MAGNA CARTA CANCELLED BY ORDER OF BRUSSELS
A slow poison in the body politic
Increased powers for the EU's operational police force, Europol, are one part of a scheme to create a unified system of law enforcement across the EU. The EU has also established a paramilitary gendarmerie. The British government has repeatedly refused in Parliament to guarantee that it will not be deployed here. Like most EU projects, these things work like a slow-acting poison in the body politic and started a long time ago.
Back in April 1999, the European parliament voted to accept a document called “Corpus Juris” (Body of Law), a legal code for the whole of the EU. It provided for a prosecutor with authority to lock people up on mere suspicion without bringing any charge. The document itself says that the aim is “ a fairer and more efficient system of repression”. It also abolishes both Habeas Corpus (compelling the state to produce a remand prisoner in open court) and trial by jury.
This system was opposed both by Labour and Conservatives in Britain. The responsible minister at the time was Kate Hoey, who took a very strong line. Yet Labour and Conservative MEPs both voted for this alien system. The Conservatives eventually admitted that they had “pressed the wrong button”. Labour MEPs never did come clean. I should emphasise that this happened before Roger Helmer was elected as an MEP! I was standing against him for UKIP at the time.
The reason for the strange vote is simple enough. MEPs mostly do not know what they are voting about. They vote on hundreds of items in an hour, long separated from any debate. Unless they have taken a particular interest in a matter, they simply vote to a “shopping list” provided by their parliamentary group. That is the extent of democratic input into the EU law-making process.
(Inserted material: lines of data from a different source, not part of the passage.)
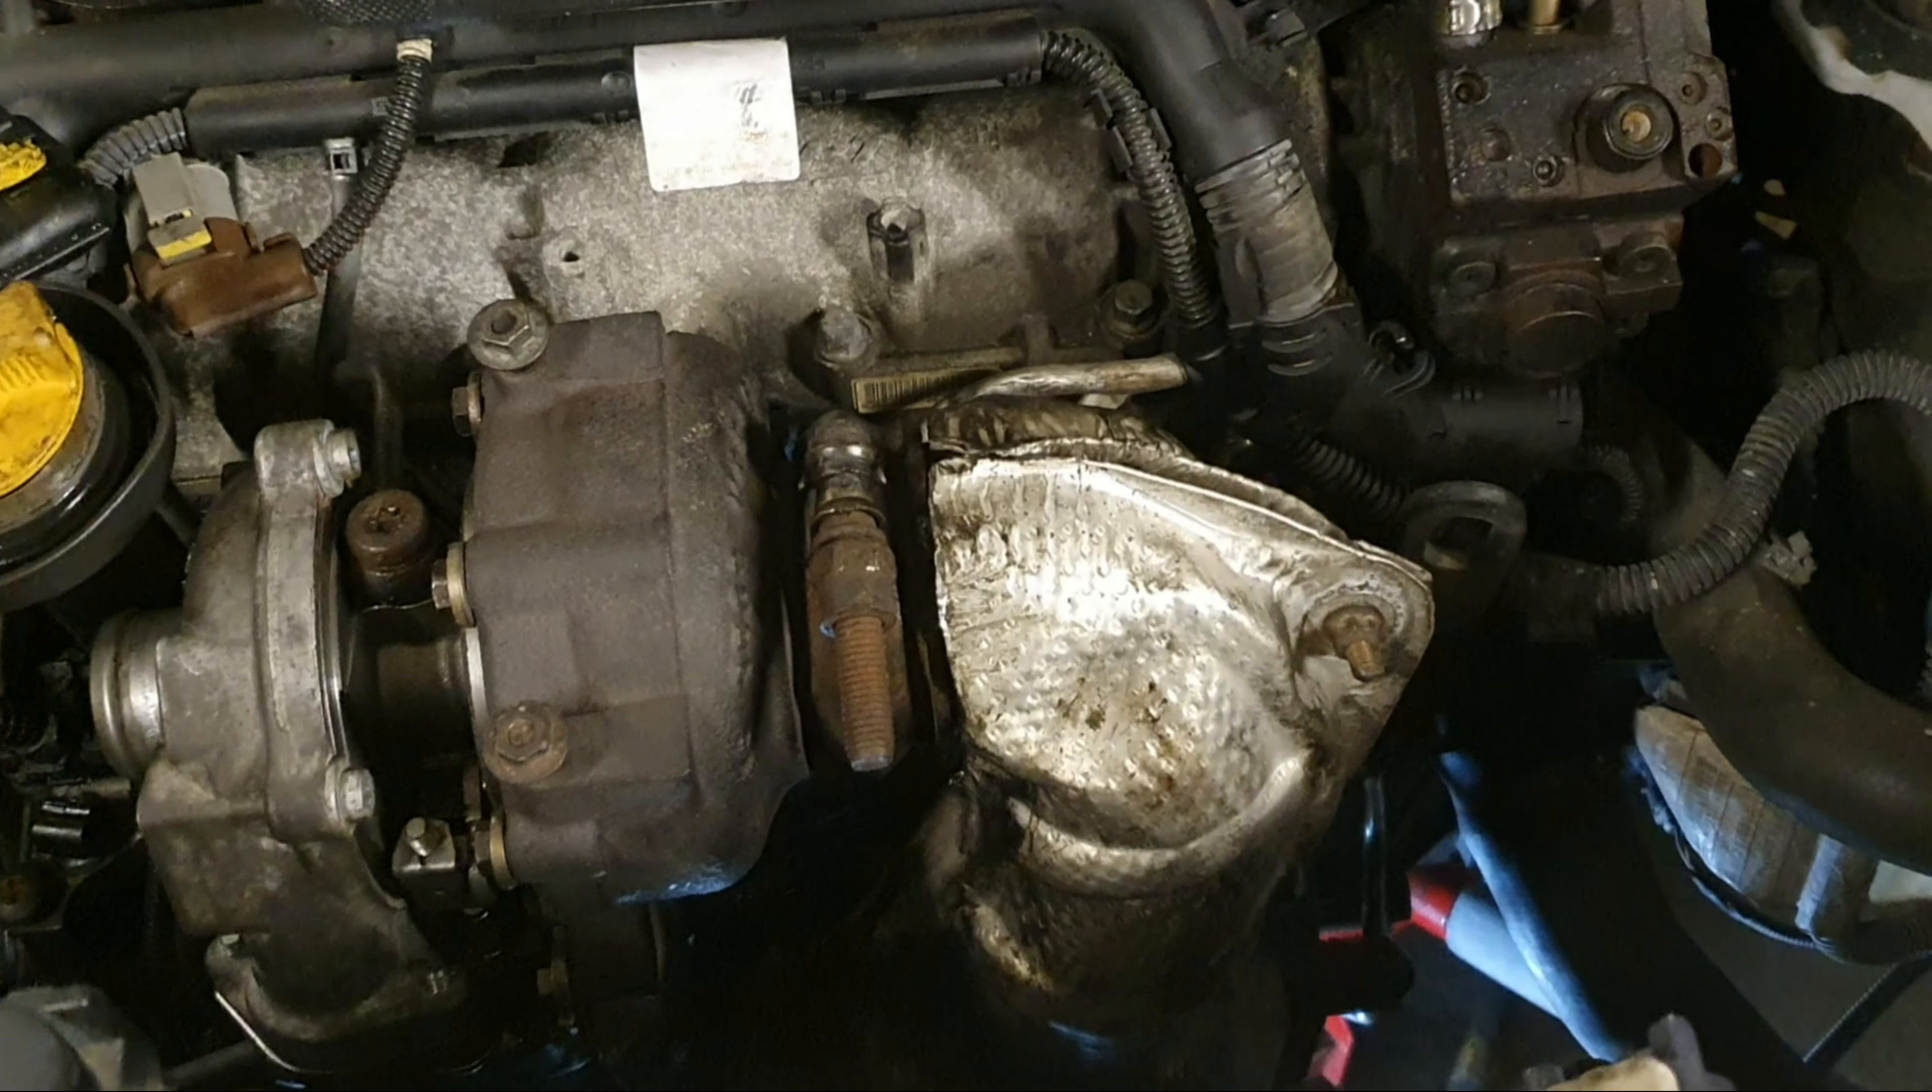Okay so the turbo's now on everything's bolted up.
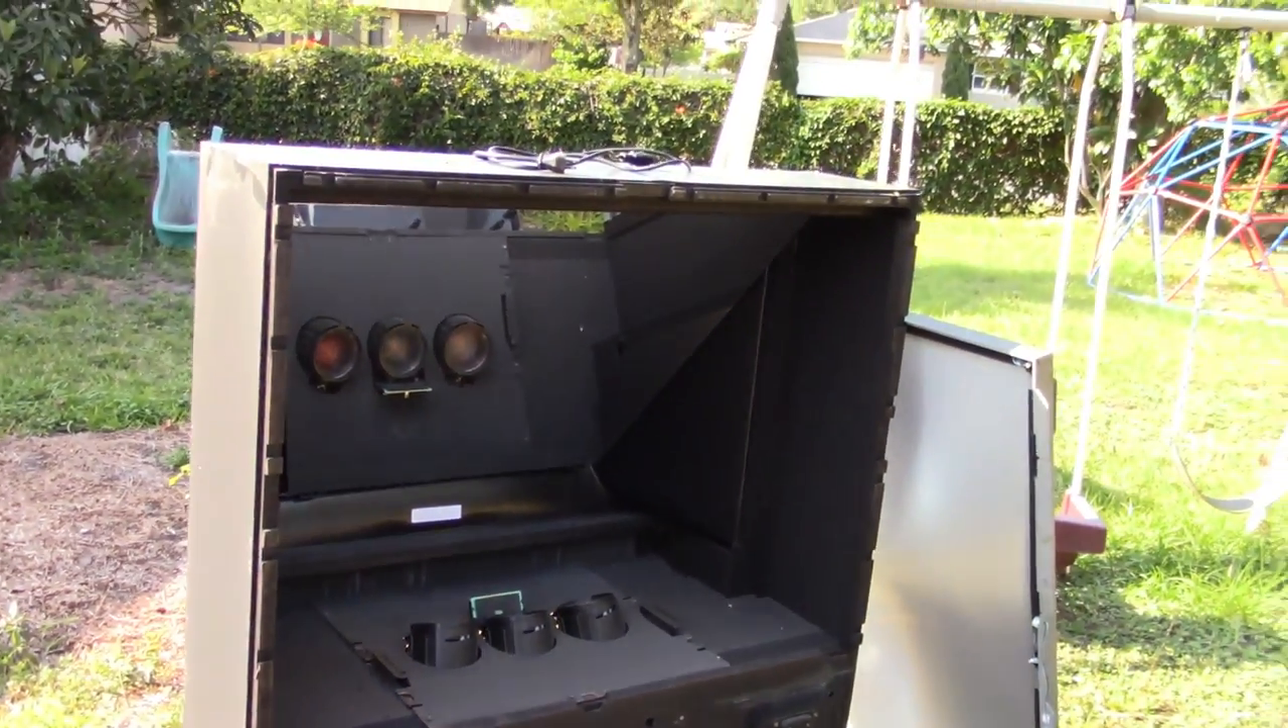Okay and so there you go the screen came right off.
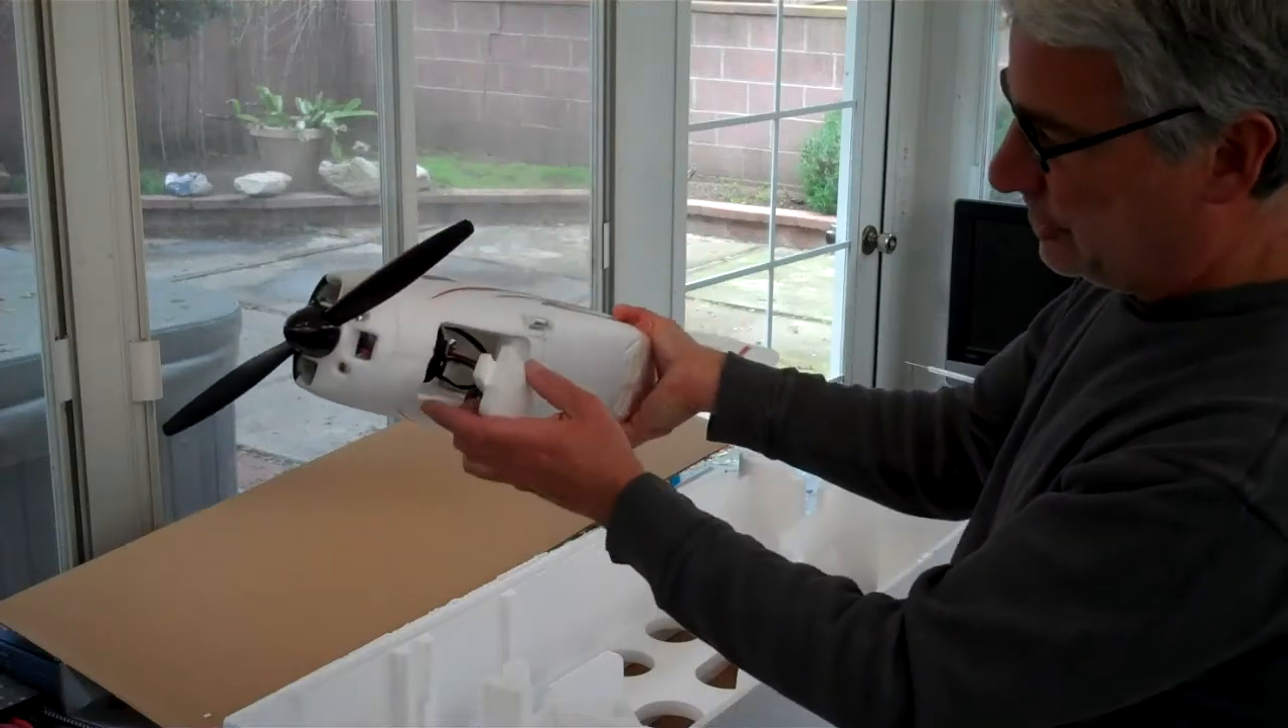The only thing I have left is the hatch, which goes right in for the battery bay.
The late Phillip Whitehead MEP (Labour), whom I rather liked personally, wrote in the local press that he stood foursquare behind long-established British legal rights, like those in Magna Carta and the Bill of Rights, but it didn't stop him voting for Corpus Juris which would abolish most of them over time. That time is now very close.
Two men were recently extradited to Latvia under a European Arrest Warrant which is another building block of the Corpus Juris system. Some EU countries are so corrupt that even the EU Commission has noticed. Yet British courts are compelled to enforce the warrants of these courts as equivalent to our own.
Charged with assaulting a police officer, the men spent three months banged up, were tried and found not guilty. The prosecutor then appealed against the acquittal and they had to face trial again. Roman Law systems do not have a rule against double jeopardy. The chief prosecution witness was too ill to appear this time, so the matter is still hanging over them. Roger Helmer MEP (Conservative) went to Latvia to intercede with the authorities to have the matter dropped but, so far, without success.
The Lisbon treaty provides for the creation of a European Public Prosecutor. For the time being Britain has an opt out but the government can decide to opt in to this inquisitorial system of “investigative detention” at any time and does not need to ask Parliament's permission.
It was a kind gesture of Roger Helmer's to support these unfortunate men, placed in double jeopardy in an alien system but it was just a gesture. The only way to guarantee rights, which have existed in this country for hundreds of years, is for British courts to refuse to execute the warrants of foreign prosecutors unless they produce prima facie evidence. To do that we have to leave the EU. I am sure that Mr. Helmer's party would romp home with a large majority if it promised to do just that.